My issues with the friskiness of turning that little retaining groove were more to do with the difficulty of keeping the scraper stable and accurately presented to the work given that you're working with at least a 2" overhang from the tool rest in a blind hole that's real hard to see into, than they were with any instability in the mill body in the chuck. 

I never tried a steady, so I'm guessing here, but my instinct is that it wouldn't have helped all that much. Certainly not as much as this box rest, which allows the tool to be supported inside the mill body very close to where the cut is to be made.

I made mine, but you can see the idea from the link. 

I've not experienced that issue with the tops not staying on. If you're talking about the shaft pulling out of the cap assembly and not the cap assembly pulling out of the top of the mill, I generally drill a little extra depth relief in the cap, which allows the shaft to penetrate the cap almost an inch after the spring "gripping" action begins. I use a 3/8 drillbit for that extra little bit, beyond what's necessary to house the cap mechanism.
That way the shaft must be withdrawn almost almost a full inch before the spring pressure mechanism runs out of shaft to act upon. That just felt more secure to me than having the top come off after only a 1/4" or so of shaft is withdrawn.

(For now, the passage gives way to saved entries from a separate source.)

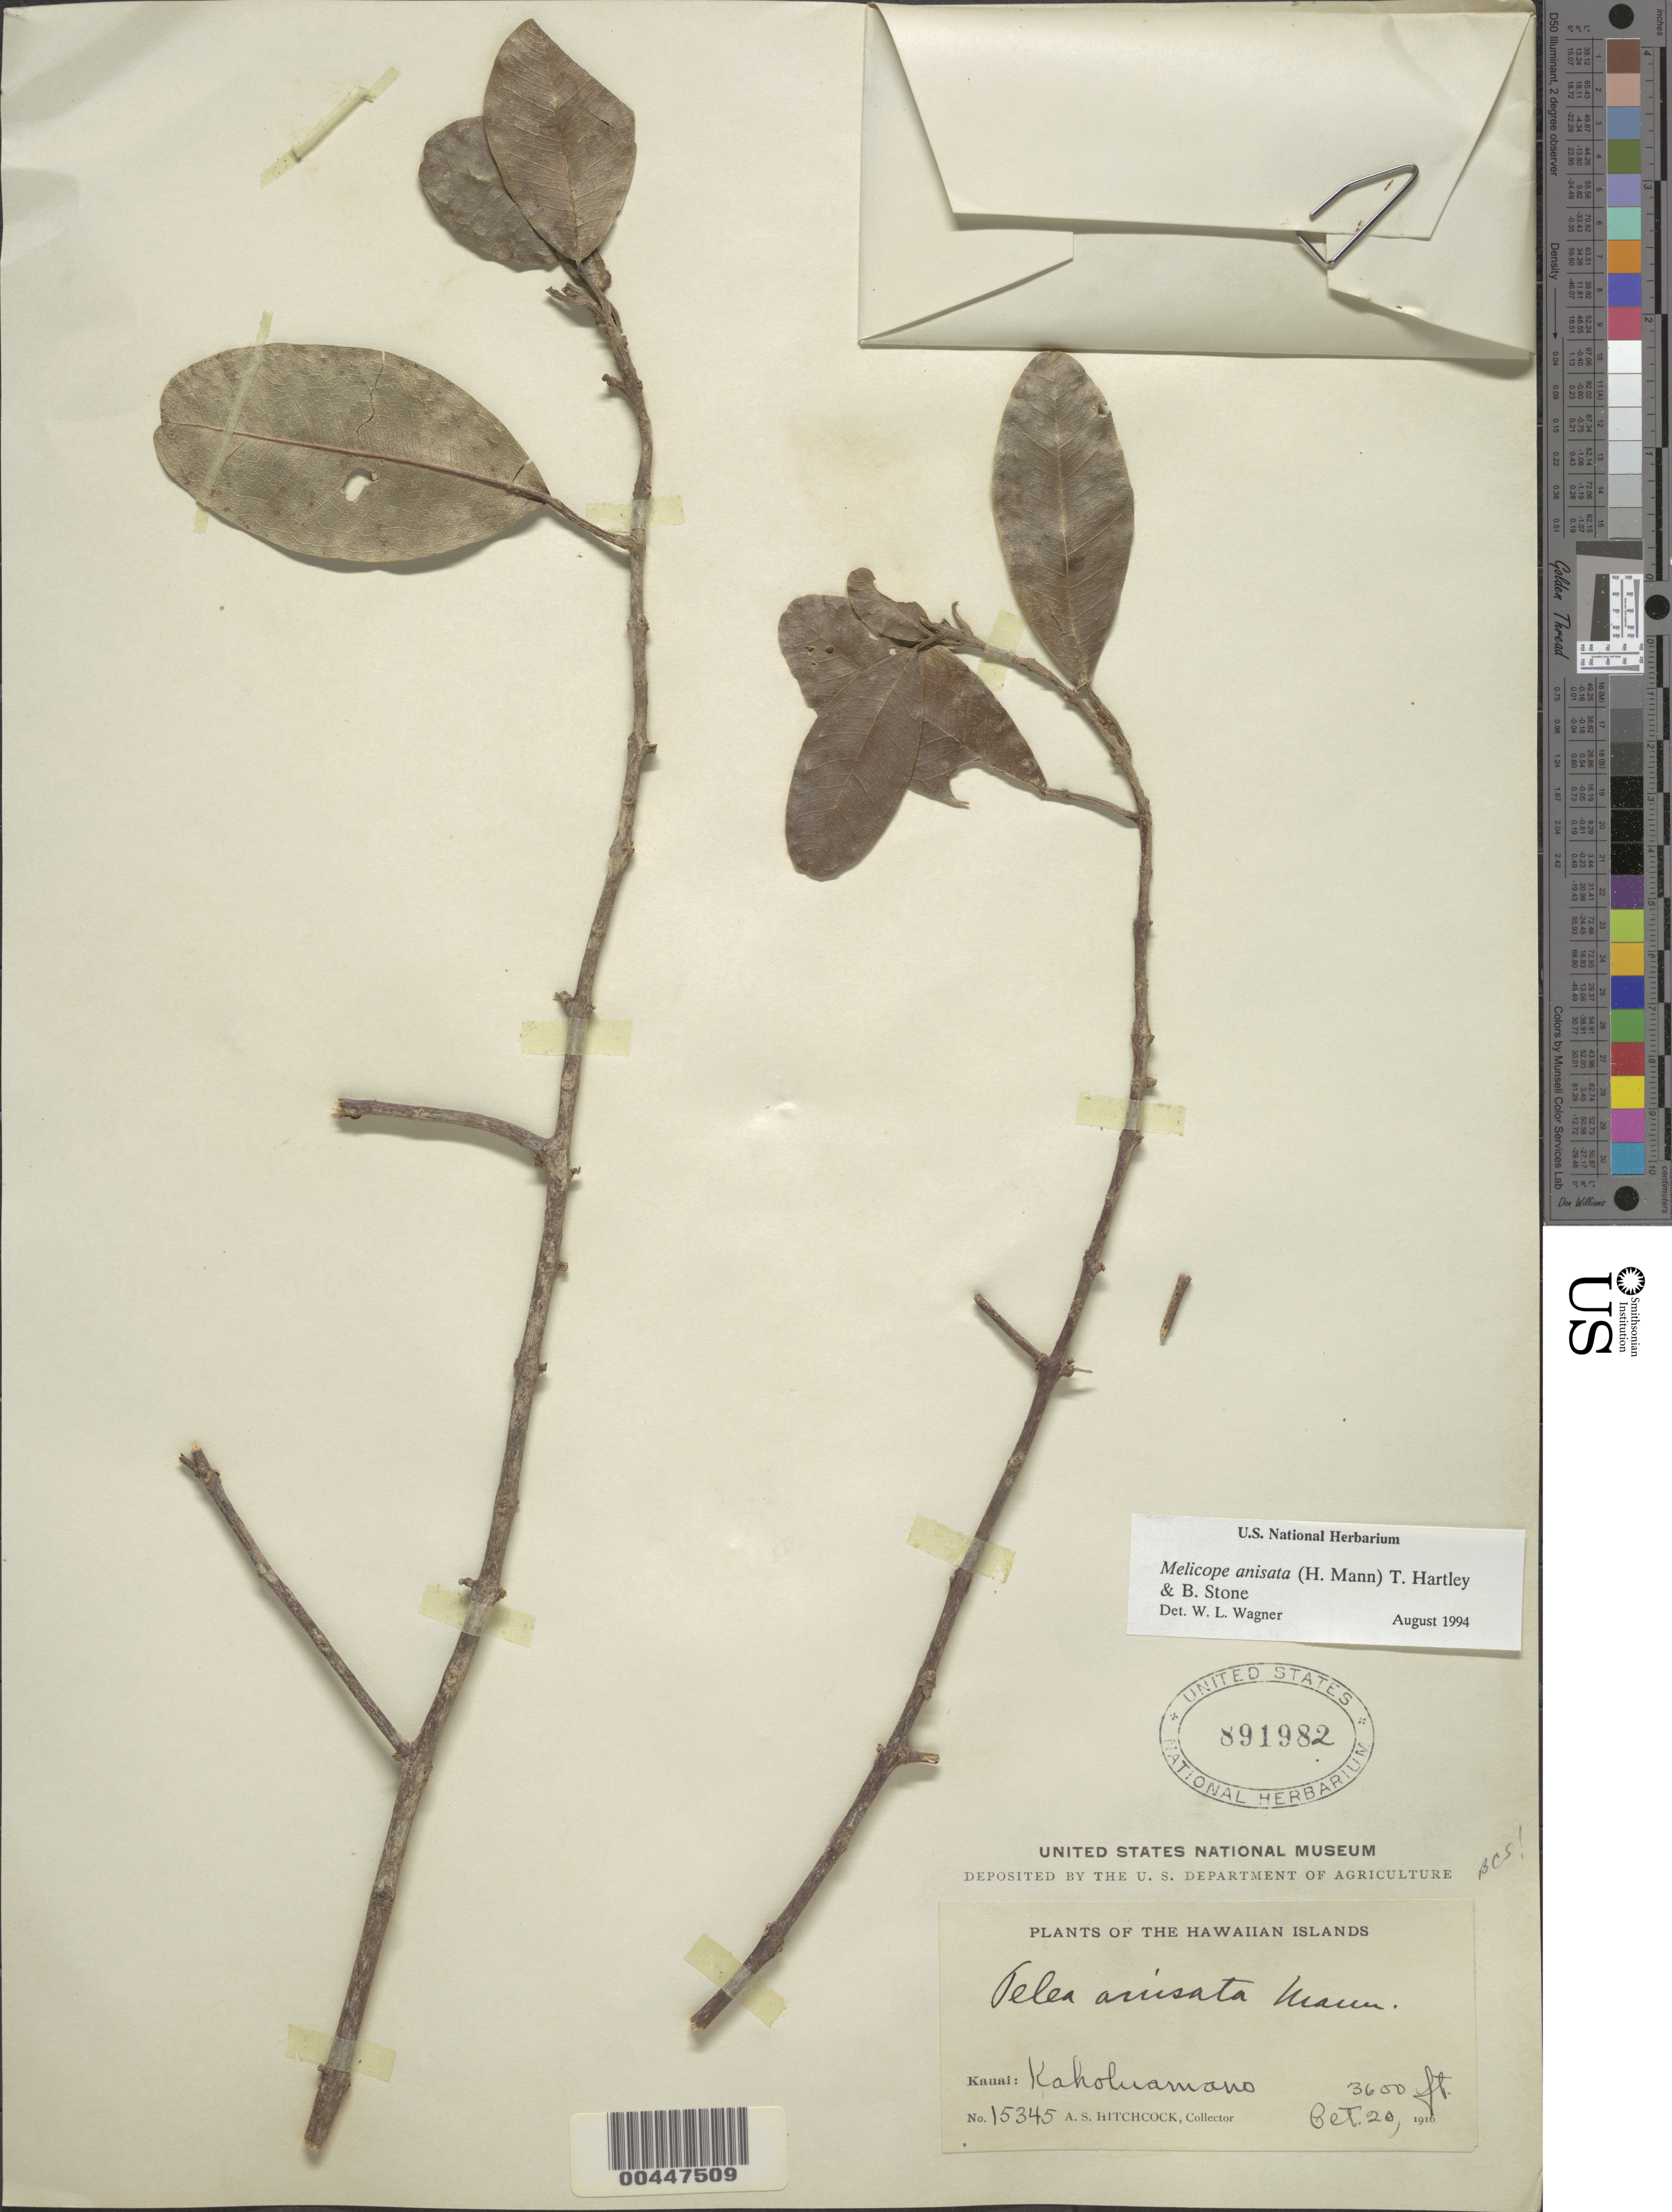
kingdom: Plantae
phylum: Tracheophyta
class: Magnoliopsida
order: Sapindales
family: Rutaceae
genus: Melicope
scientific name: Melicope anisata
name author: (H. Mann) T.G. Hartley & B.C. Stone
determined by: Wagner, W. L., (BOT), Smithsonian Institution - National Museum of Natural History (UNITED STATES)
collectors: A. S. Hitchcock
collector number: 15345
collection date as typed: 20 Oct 1916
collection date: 1916-10-20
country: United States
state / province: Hawaii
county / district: Kauai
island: Kaua'i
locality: Kaholuamano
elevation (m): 1097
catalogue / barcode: US 891982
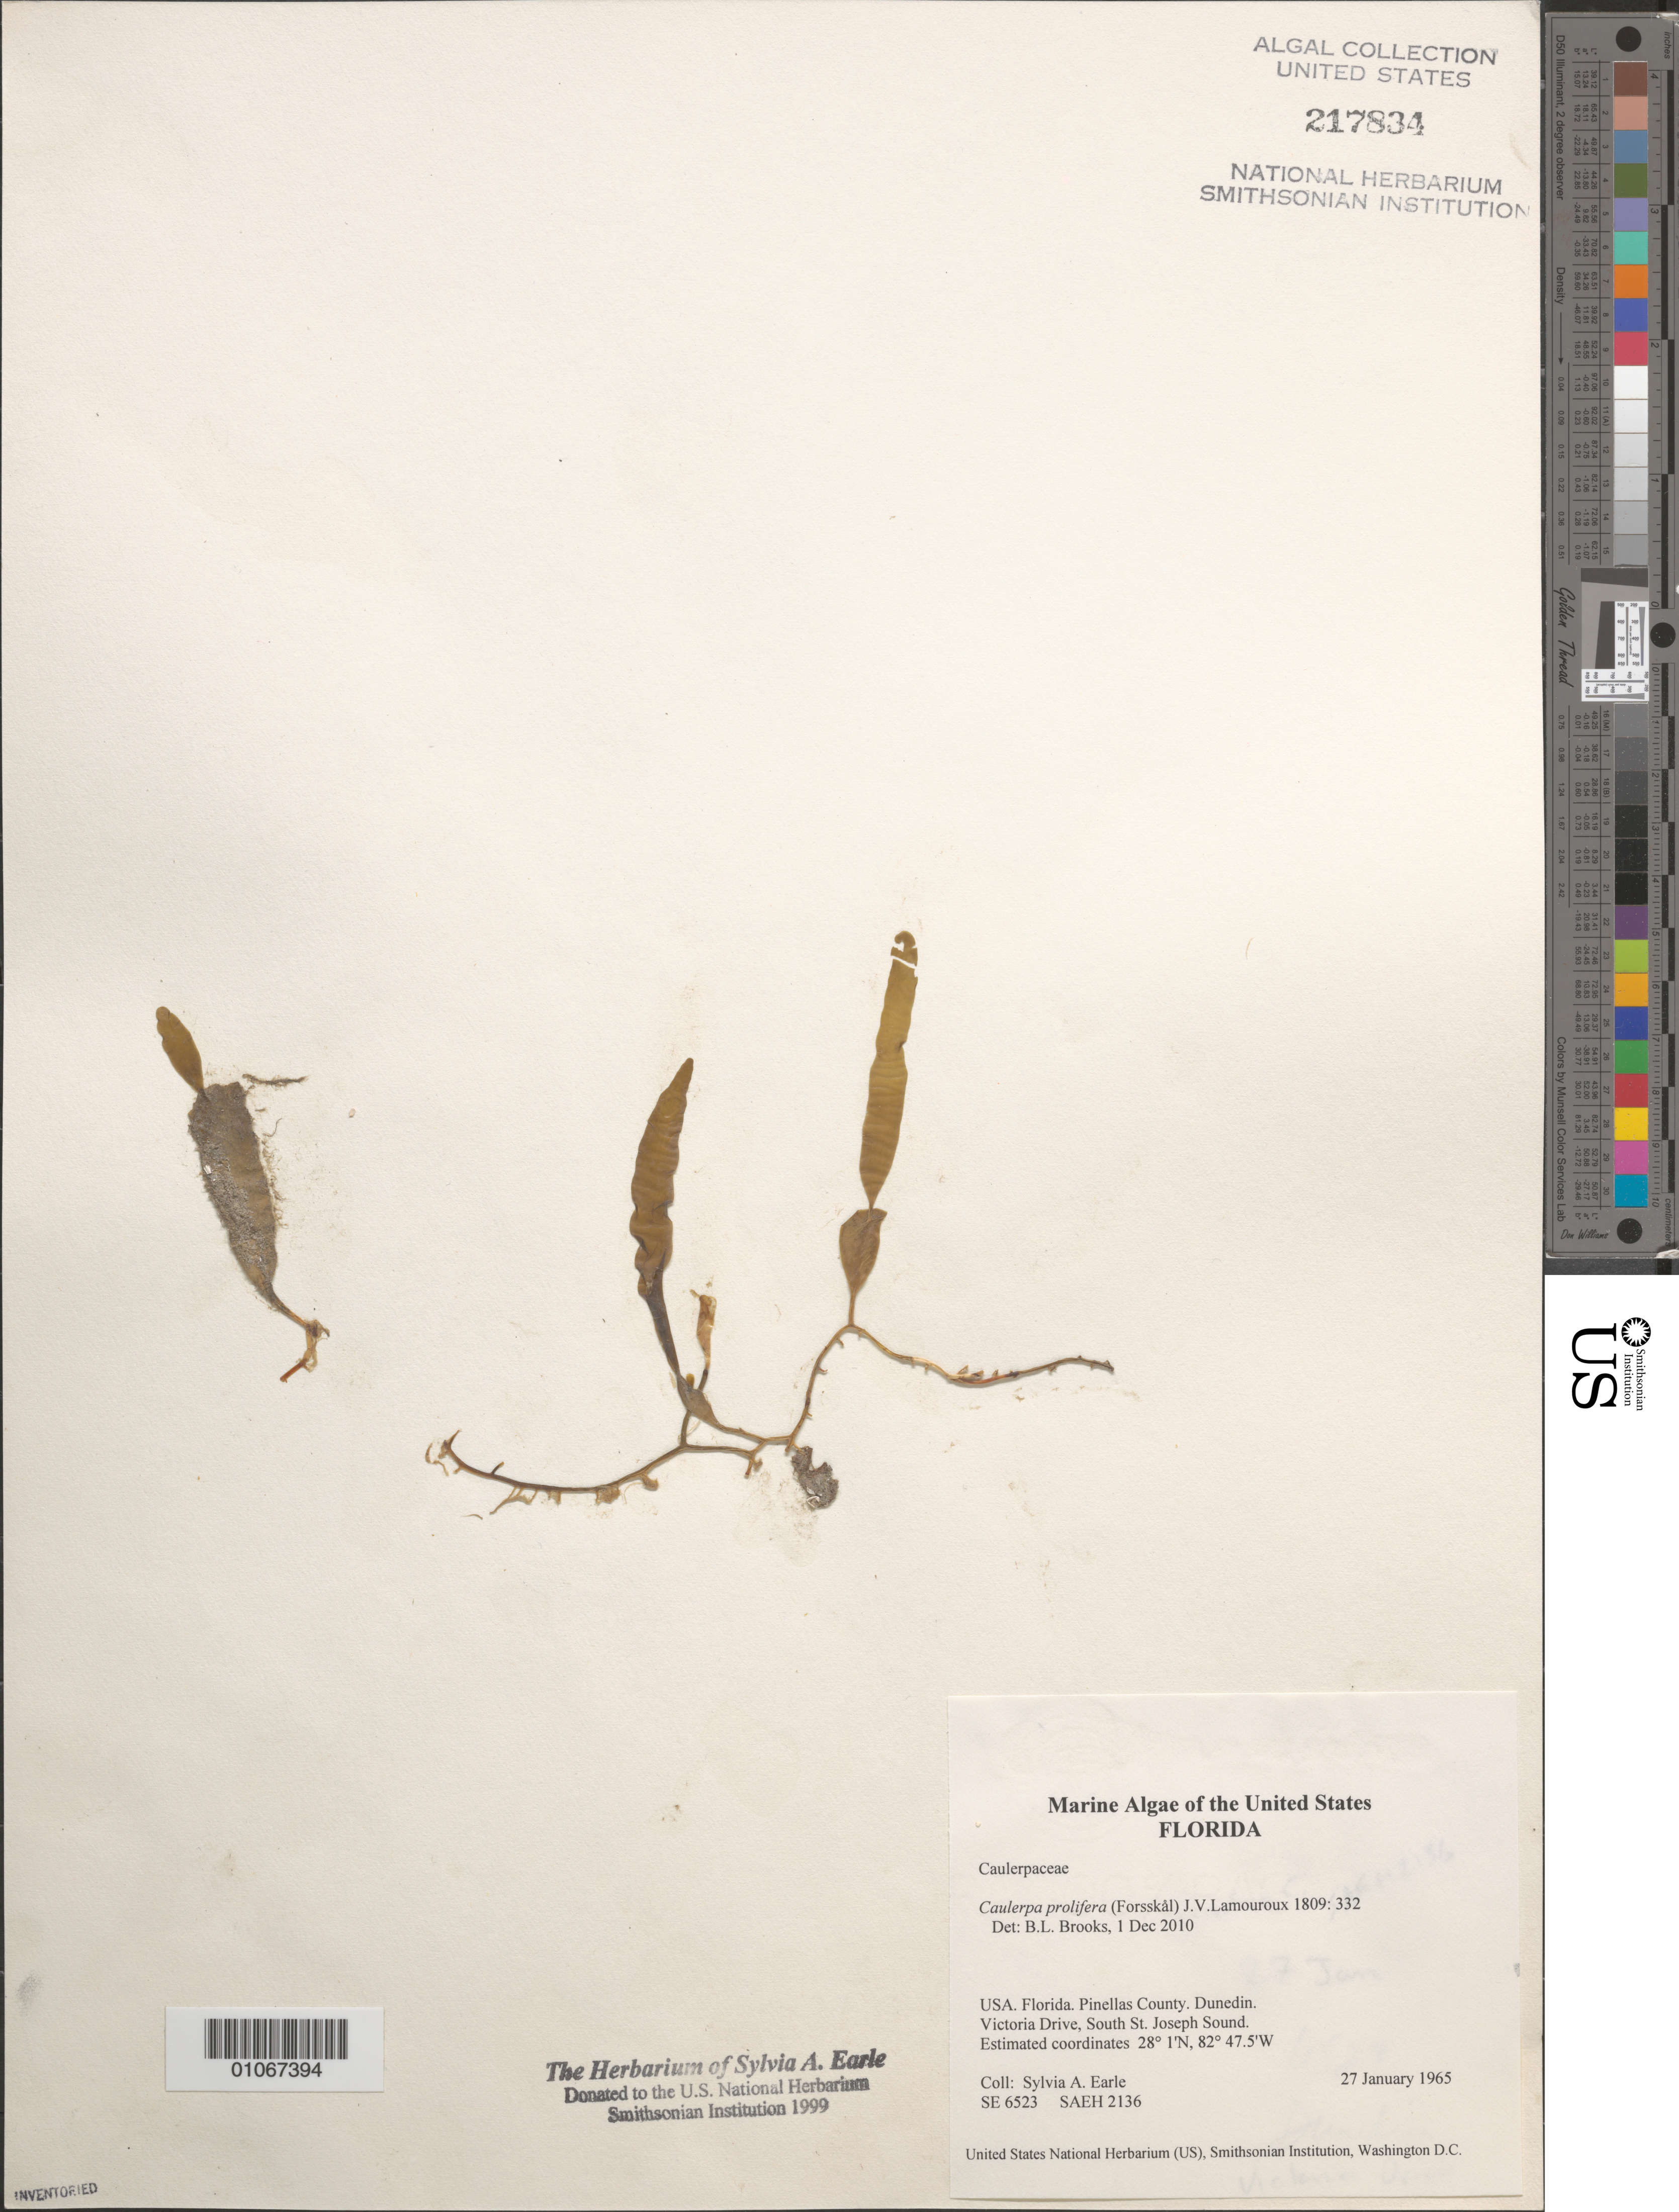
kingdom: Plantae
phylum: Chlorophyta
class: Ulvophyceae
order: Bryopsidales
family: Caulerpaceae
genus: Caulerpa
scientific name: Caulerpa prolifera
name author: (Forssk.) J.V.Lamouroux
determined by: Brooks, B. L., (BOT), Smithsonian Institution - National Museum of Natural History (UNITED STATES)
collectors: S. A. Earle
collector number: SE 6523 & SAEH 2136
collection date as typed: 27 Jan 1965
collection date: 1965-01-27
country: United States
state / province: Florida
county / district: Pinellas County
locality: Dunedin, along Victoria Drive, St. Joseph's Sound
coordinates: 28 1'N, 82 47.5'W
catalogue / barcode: US 217834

No problems so far, with quite a lot of mills out there by now, but I agree that being able to easily disassemble the mills would be preferable.


----------



## Bill Boehme (Feb 9, 2014)

If you really want to get fancy, you could have the lower mechanism in a threaded sleeve that screws into the body. The upside is that would be a great reason (AKA, excuse) to buy more tools (toys) such as a threading jig.


----------



## Quickstep (Apr 10, 2012)

I've had Crush Grind mills where if you pick up the mill by the top, the bottom falls off. One person had the mill fall into a bowl of spaghetti. Of course, I can't see what's going on in there, but it seems like the spring broke. I'm going to drill that one out and see if I can then pry it out to see what's going on. Like 9k feet, I drill extra deep so there's plenty of shaft to grab. 


I'm thinking about going back to conventional mills and trying to make a threaded finial of wood and try to make it a feature of the mill instead of just a knurled nut. 

The box rest does seem like a good idea to give more when reaching in to the abyss.


----------